Ionization energy trends | Atomic models and periodicity | High school chemistry | Khan Academy

We're now going to think about ionization energy trends.

What's ionization energy? It's the energy required to remove the highest energy electron from an atom. To think about this, let's look at some data. So right over here is ionization energy plotted against atomic number for elements in the periodic table of elements.

First, we can look group by group. For example, if we look at group one, that's the first column, the leftmost column in the periodic table of elements, starting with hydrogen. Here you can see that as we go down that column, it looks like, generally speaking, our ionization energy is decreasing. For group two, we see a similar pattern; as we go down that second column, our ionization energy, generally speaking, looks like there's a few slight anomalies here, but it looks like it's decreasing.

So as you go down a group, the data seems to imply that ionization energy decreases. It takes less and less energy to remove that highest energy electron. Now let's look at the periods. Remember, the periods are the rows in the periodic table. So if we look at that second row in the periodic table, as we go from left to right, it looks like, generally speaking, ionization energy is increasing. It becomes harder and harder to remove that highest energy electron.

Now, there are some anomalies here; it looks like it briefly decreases, then it increases, briefly decreases again. But the general trend is that, as you go from left to right along that period, energy is increasing. We see the same thing in period 3. Once again, there are some anomalies here, but the trend seems to generally hold. We could also look at period 4 and so on and so forth.

So if we think about ionization energy, what we saw is that as we go down a group right over here, it becomes easier and easier to remove that highest energy electron. In another way to think about it, ionization energy decreases if you go from left to right along a period. Right over here, we saw from the data that ionization energy increases.

Now let's think about why this is. Well, if you look at this trend along, or get an intuition for why this is. If you look at this trend along a group, over here, we already said that you're going to have the same number of valence electrons, but those valence electrons are further and further out. They're at higher and higher energy shells, and so you have a lot more shielding from all of those core electrons.

So that causes some interference. We've already seen that as you go down a group, your atomic radius increases, so you're also going to have less of that effective nuclear force, which is essentially how much the force is between when you consider the nucleus, when you consider the shielding from the electrons in between, and when you think about the distance of those outer electrons.
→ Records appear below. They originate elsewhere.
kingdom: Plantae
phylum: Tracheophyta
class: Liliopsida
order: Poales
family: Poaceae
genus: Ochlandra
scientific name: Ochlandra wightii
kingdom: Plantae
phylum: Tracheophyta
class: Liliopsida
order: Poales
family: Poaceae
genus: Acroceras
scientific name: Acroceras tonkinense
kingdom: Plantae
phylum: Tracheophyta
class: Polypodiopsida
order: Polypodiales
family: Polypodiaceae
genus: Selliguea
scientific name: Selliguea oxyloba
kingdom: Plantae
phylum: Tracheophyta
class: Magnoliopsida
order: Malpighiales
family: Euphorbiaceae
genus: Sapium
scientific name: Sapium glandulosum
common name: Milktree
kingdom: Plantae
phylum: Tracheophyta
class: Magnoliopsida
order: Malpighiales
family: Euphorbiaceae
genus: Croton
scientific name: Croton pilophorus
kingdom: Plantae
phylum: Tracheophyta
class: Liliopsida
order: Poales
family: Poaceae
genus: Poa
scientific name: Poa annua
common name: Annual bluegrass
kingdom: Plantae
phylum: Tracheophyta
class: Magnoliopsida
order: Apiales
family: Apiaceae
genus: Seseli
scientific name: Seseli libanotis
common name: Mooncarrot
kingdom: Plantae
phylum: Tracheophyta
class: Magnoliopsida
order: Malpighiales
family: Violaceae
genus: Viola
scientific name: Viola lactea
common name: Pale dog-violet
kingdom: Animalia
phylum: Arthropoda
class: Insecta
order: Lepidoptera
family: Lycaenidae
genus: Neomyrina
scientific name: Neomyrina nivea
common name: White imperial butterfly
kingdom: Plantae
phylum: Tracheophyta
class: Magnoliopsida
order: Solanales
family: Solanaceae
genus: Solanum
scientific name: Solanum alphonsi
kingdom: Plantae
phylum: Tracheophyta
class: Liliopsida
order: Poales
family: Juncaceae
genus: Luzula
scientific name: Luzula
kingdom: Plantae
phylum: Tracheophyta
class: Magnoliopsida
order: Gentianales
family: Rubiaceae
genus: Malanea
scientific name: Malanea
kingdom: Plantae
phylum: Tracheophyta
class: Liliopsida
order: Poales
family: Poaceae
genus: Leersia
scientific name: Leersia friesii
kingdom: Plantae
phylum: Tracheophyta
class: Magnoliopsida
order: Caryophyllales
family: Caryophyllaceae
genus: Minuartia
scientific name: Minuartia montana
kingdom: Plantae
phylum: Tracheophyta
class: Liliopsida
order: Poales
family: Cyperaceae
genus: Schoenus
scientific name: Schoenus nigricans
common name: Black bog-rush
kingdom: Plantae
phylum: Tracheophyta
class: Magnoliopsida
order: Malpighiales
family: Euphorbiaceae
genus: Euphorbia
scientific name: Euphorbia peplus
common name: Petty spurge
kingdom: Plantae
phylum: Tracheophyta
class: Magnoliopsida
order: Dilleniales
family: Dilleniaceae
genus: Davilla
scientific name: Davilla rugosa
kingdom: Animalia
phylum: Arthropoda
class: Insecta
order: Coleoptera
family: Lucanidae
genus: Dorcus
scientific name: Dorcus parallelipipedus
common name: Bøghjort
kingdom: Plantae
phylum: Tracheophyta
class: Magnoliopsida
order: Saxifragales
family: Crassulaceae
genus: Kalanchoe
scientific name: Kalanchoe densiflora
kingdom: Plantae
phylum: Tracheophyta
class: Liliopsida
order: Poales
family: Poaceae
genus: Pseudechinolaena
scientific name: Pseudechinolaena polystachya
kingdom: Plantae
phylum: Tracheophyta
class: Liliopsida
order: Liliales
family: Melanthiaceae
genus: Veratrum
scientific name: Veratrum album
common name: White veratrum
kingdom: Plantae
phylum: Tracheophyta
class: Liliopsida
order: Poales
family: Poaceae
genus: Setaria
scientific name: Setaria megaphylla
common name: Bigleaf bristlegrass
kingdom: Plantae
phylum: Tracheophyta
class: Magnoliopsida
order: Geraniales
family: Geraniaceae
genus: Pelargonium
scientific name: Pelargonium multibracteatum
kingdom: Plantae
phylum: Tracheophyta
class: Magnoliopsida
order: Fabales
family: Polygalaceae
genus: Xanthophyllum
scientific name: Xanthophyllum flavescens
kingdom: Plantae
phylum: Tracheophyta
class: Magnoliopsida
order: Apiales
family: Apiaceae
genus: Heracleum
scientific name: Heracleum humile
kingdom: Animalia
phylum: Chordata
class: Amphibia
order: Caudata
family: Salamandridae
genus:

It makes sense that it's easier and easier to remove the highest energy electron from, say, cesium because it's further out. There are more electrons shielding it from that nucleus, even though there's a lot of protons in that nucleus than, say, in the case of hydrogen.

Now, as you go from left to right along a period, we already talked about the fact that you're adding electrons, but you're either backfilling into a lower energy shell or you're adding at that same outer valence shell. But as you're doing so, as you're going from left to right, you have more and more protons.

So those protons, as you add more and more, you're going to have a stronger positive charge. It's going to pull more and more on those outer electrons. Remember, you have the same number of core electrons because you're just adding to the outer shells right over here.

So it's going to pull harder and harder on them and bring them closer and closer. We saw that atomic radius decreases as you go from left to right, and so it makes sense that ionization energy increases. It's going to be harder and harder to pull off that highest energy electron from, say, bromine than it would be from, say, potassium.